[Provided material Boundary: Start]
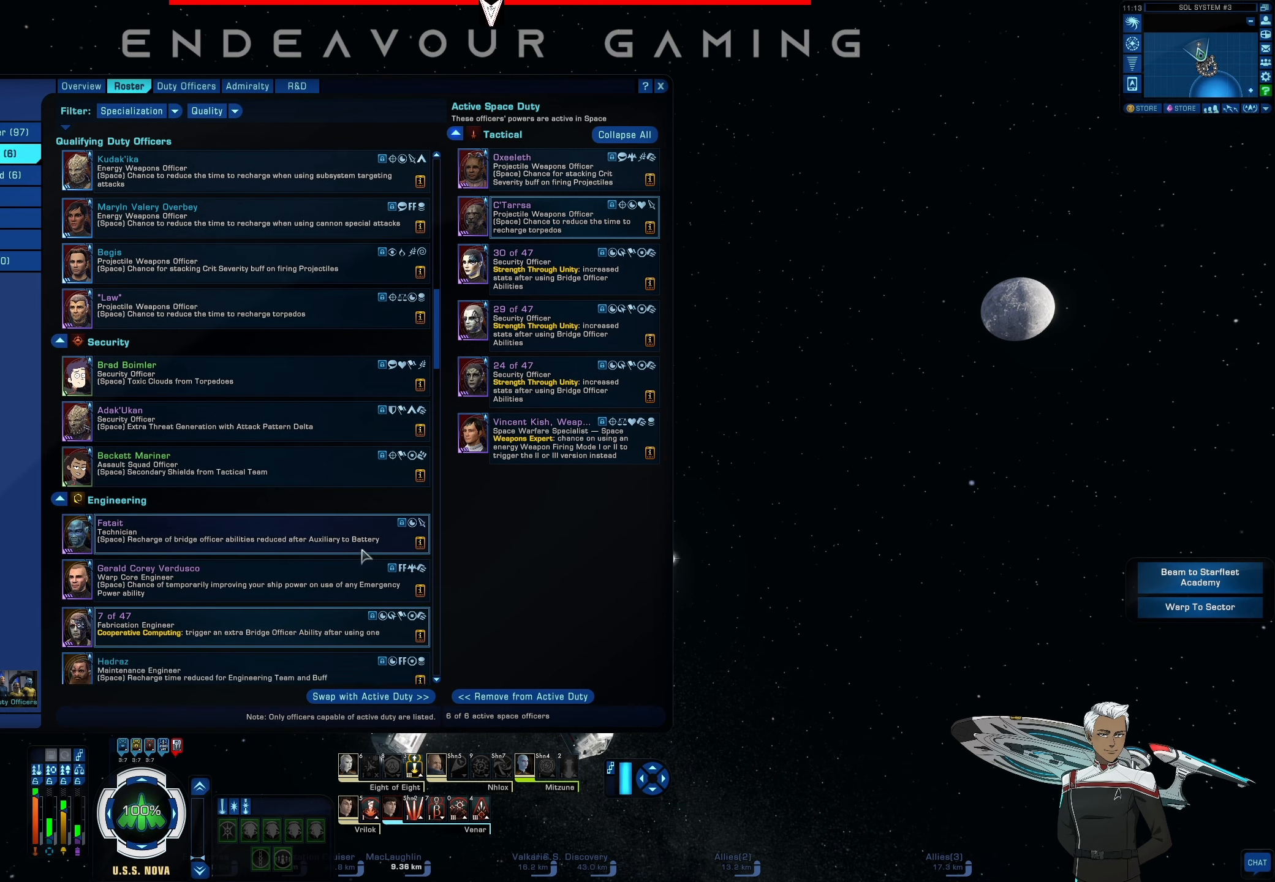
{"keys": [], "mouse": [], "events": [[292, "mouse_wheel", "down"], [375, "mouse_wheel", "up"]]}
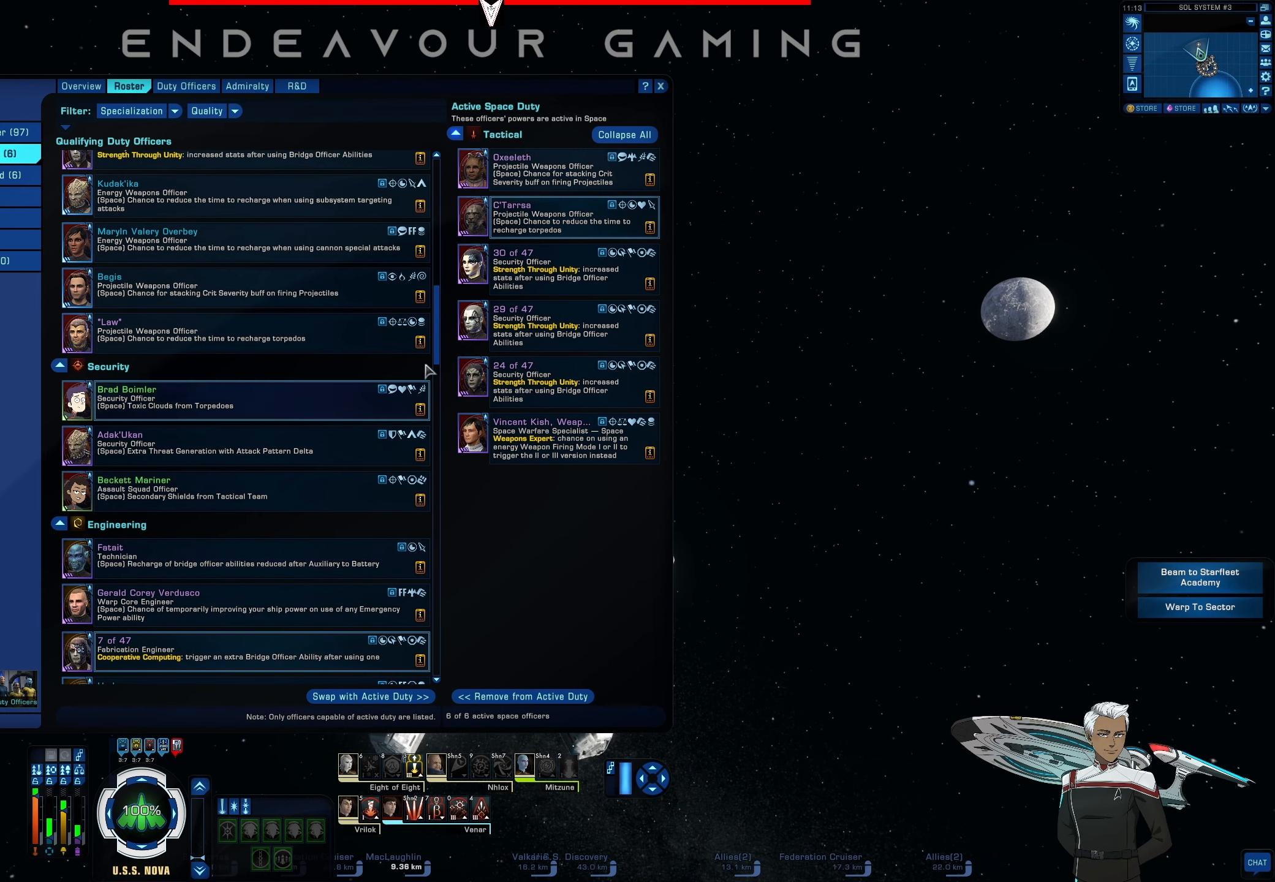
{"keys": [], "mouse": [], "events": []}
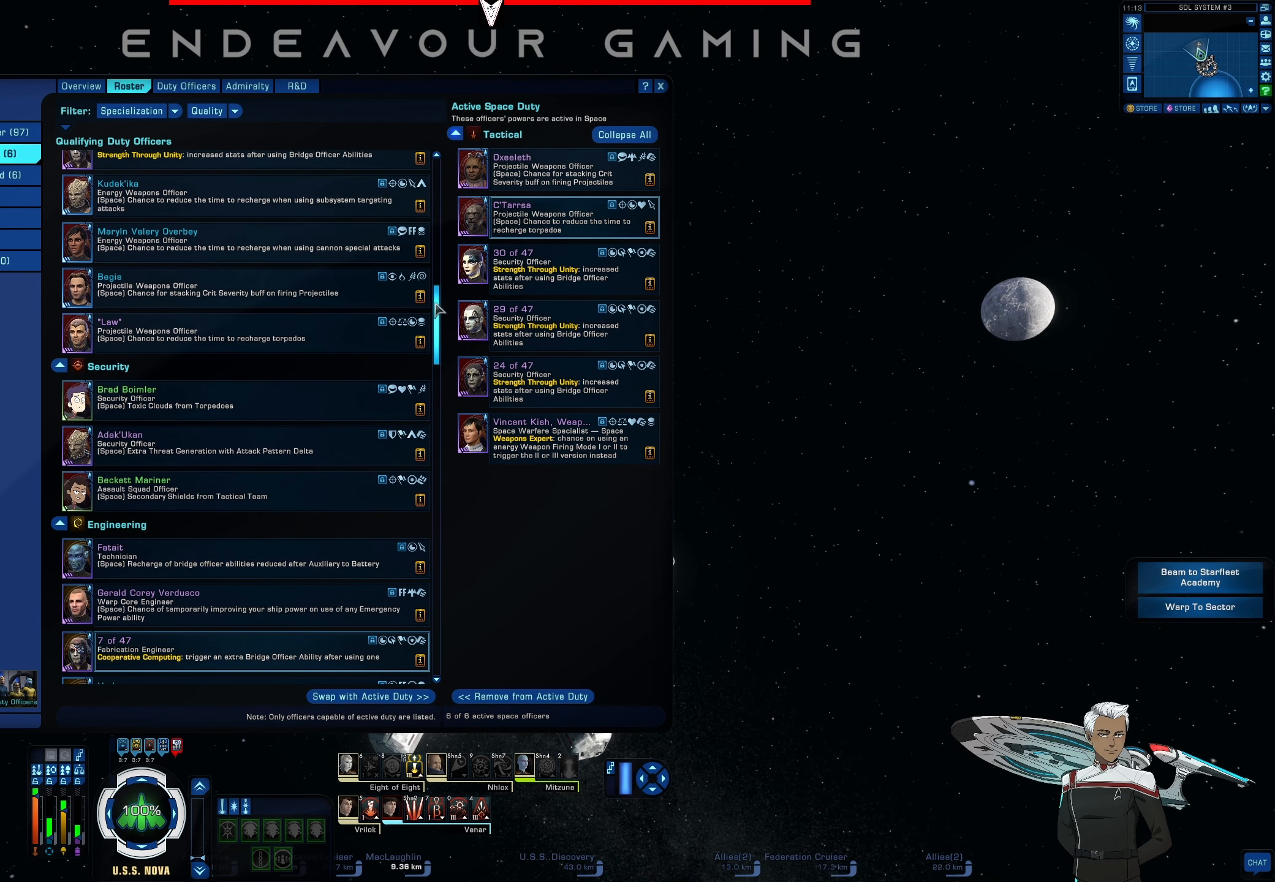
{"keys": [], "mouse": ["left"], "events": [[42, "mouse_left", "down"]]}
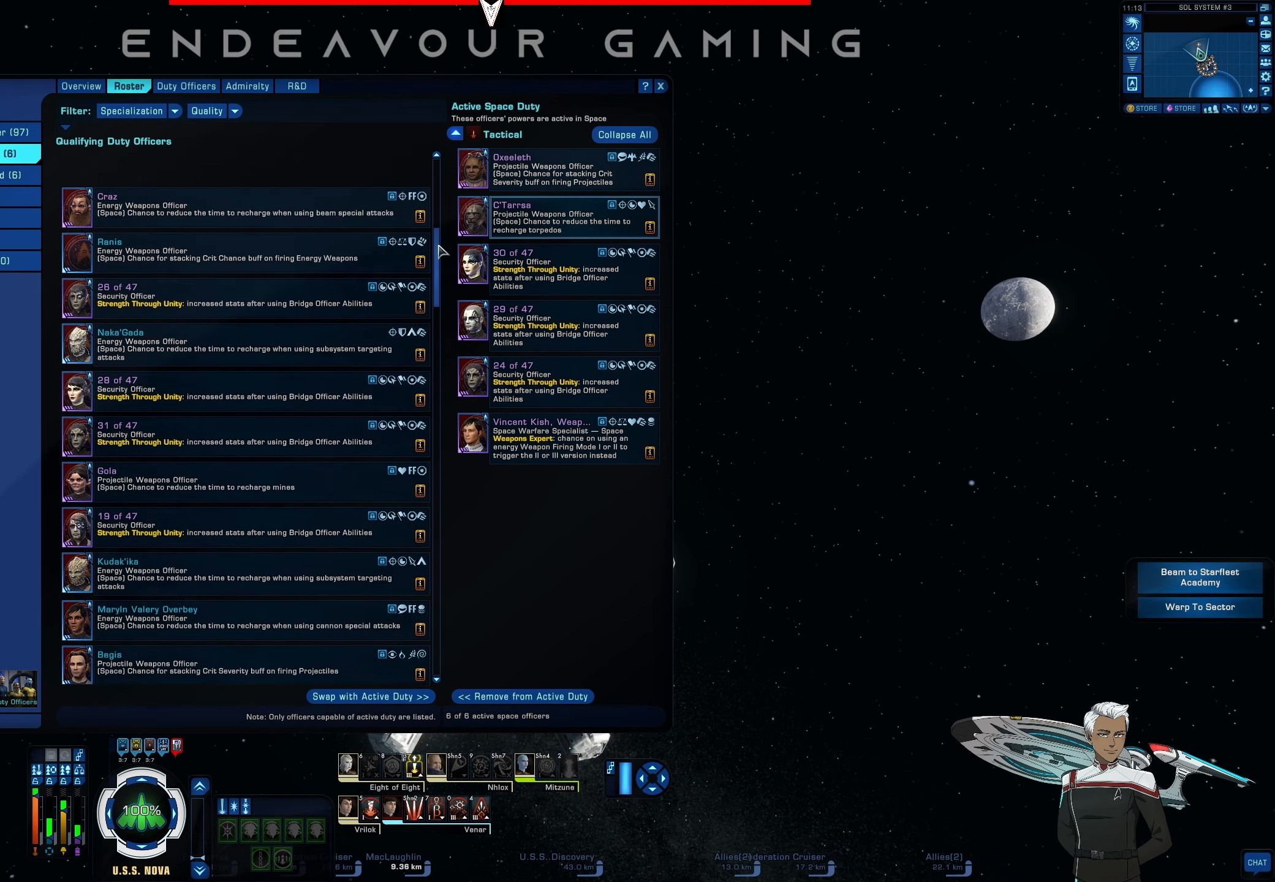
{"keys": [], "mouse": ["left"], "events": []}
[Provided material Boundary: End]
Task description - Without including any picture, output all the material exactly as it appears.

Solution to this exercise -
{"keys": [], "mouse": [], "events": [[292, "mouse_wheel", "down"], [375, "mouse_wheel", "up"]]}
{"keys": [], "mouse": [], "events": []}
{"keys": [], "mouse": ["left"], "events": [[42, "mouse_left", "down"]]}
{"keys": [], "mouse": ["left"], "events": []}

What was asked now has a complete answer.